Warning when comparing references to int and unsig

2019-09-11 12:08发布

问题:

So I'm writing the doctest library and it's supposed to be warning free.

I recently noticed that code that went into an if statement without warnings was causing trouble when written inside of my CHECK() macro.

For example: if(0u == 0) doesn't cause a warning but CHECK(0u == 0); does.

I investigated a bit and part of the reason is that behind the CHECK() macro there are templates and expression decomposition and capturing by const reference.

My questions are 3:

  1. Given these 3 snippets - why does this happen?

gives a warning:

int a = 0;
unsigned b = 0;
if(a == b)

doesn't give a warning:

const int a = 0;
const unsigned b = 0;
if(a == b)

gives a warning:

const int& a = 0;
const unsigned& b = 0;
if(a == b)
  1. How can I combat this? Obviously I can use #pragma diagnostic around the templates in the library header and silence these warnings but this will not be correct.

The reason is that if the following code gives a warning:

int a = 0;
unsigned b = 0;
if(a == b)

then the next piece of code should also give a warning:

int a = 0;
unsigned b = 0;
CHECK(a == b);
  1. Is there something I'm missing about the const noref case? Because yesterday I posted this question which seems strikingly similar... Are there other cases that will bite me by the ass because of this capturing by const reference in my templates?

I don't think the compiler or the optimization levels matter - I've tried a few versions of g++/MSVC (/W4 for msvc and -Wall -Wextra -pedantic + 50 more for g++) and probably clang does the same...

EDIT:

The following code produced a warning with g++ but did NOT with msvc... (-Wsign-conversion)

const int a = -1;
const unsigned b = 0;
if(a == b)

回答1:

Usually a unsigned int can represent larger values than an int. While you can convert an unsigned int to an int, there are cases where it will fail. For example, in a 2 complement notation, a -1 is converted to the largest number in a unsigned int (assuming that both are using a container / register of same size).

Note that this is true when you use const to reference, because some references can be initialized at runtime. For example, when you say that a function has in its arguments const references. You will only knows its values at calling times.

By the other hand, a const int or const unsigned int has its values known at compile time. Compiler knows how to convert from which other and there is no sides effects, so no warning is required.

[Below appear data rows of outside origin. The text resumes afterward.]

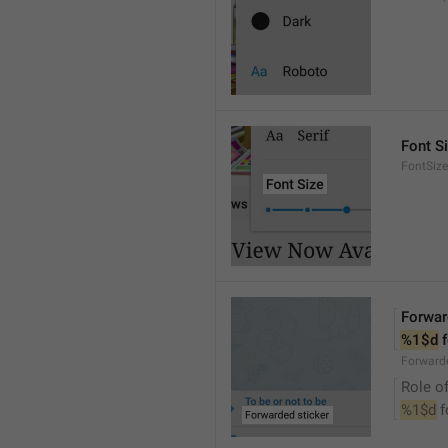
Font S
FontSize
Forwar
%1$d
 
Forwarde
Role of
%1$d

How to combat this situation? Just use type that are equal between them. If you really want to use different types and know the side effects, you can tell compiler that you know what you are doing and do a cast (static_cast).



回答2:

It is perfectly normal to get warnings when comparing 2 variables, one signed, one unsigned. For constants it is different:

This code does not give a warning because a and b are evaluated at compile time and both replaced by 0.

Take this piece of code and compile it:

const int a = 0;
const unsigned b = 0;
if(a == b)
{
   c =15;
}
else
{
   c=67;
}

 cout << c << endl;

Disassembly around the a==b part:

if(a == b)
{
        c=15;
  1d:   c7 45 f4 0f 00 00 00    movl   $0xf,-0xc(%rbp)
else
{
        c = 67;
}
cout << c << endl;

The test is skipped, the else is skipped... why would the compiler issue a warning?

This behaviour is sometimes used by developpers to disable parts of code: in the aeronautics business, unreachable code is forbidden. This mechanism ensures that no code is generated. An audit can prove there's no dead code at machine code level.